Collected data:

##########

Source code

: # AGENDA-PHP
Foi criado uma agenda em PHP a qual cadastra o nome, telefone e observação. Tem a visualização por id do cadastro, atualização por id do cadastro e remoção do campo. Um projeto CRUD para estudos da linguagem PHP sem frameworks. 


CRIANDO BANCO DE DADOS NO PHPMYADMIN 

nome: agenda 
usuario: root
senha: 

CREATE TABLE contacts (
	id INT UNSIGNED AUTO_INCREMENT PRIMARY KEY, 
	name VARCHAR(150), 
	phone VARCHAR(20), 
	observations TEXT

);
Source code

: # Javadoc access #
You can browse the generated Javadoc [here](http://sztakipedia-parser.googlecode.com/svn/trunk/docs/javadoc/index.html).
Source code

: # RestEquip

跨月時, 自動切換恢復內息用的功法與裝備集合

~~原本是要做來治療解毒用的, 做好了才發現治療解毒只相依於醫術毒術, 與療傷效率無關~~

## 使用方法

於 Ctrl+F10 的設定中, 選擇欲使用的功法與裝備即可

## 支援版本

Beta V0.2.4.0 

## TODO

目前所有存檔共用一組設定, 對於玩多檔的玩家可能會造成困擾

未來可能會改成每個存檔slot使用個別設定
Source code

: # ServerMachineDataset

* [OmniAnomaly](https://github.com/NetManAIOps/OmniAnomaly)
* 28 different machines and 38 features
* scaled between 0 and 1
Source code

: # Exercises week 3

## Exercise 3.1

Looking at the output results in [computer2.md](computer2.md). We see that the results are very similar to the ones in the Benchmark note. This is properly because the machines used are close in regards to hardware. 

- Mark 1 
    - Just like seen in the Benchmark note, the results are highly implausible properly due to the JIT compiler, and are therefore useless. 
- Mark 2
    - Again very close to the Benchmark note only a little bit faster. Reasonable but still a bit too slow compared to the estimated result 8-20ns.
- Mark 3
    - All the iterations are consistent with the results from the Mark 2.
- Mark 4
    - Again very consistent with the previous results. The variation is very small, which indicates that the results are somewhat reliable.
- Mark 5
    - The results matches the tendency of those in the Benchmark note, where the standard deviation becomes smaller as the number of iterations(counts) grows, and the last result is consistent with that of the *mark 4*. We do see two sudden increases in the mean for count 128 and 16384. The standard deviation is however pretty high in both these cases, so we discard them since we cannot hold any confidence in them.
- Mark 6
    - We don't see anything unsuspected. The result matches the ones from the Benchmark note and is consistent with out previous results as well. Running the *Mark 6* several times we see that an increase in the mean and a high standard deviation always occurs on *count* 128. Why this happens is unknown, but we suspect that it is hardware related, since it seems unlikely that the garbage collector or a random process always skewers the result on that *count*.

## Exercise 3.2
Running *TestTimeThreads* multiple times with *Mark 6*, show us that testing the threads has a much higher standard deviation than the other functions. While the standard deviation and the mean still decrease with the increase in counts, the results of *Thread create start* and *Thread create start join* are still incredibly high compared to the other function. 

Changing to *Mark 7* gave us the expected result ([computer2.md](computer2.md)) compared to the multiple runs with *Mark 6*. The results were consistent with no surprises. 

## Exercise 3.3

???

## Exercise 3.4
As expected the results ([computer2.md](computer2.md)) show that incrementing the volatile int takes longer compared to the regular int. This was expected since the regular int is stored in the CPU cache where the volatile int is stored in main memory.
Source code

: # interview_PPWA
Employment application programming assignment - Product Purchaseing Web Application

##########

**Problem details**
Switch "cadastro" to "registro" in the lines of the collected data starting at its first line and ending at the line containing "Foi criado uma", leaving everything else unchanged.

**Task answer**
Source code

: # AGENDA-PHP
Foi criado uma agenda em PHP a qual cadastra o nome, telefone e observação. Tem a visualização por id do registro, atualização por id do registro e remoção do campo. Um projeto CRUD para estudos da linguagem PHP sem frameworks. 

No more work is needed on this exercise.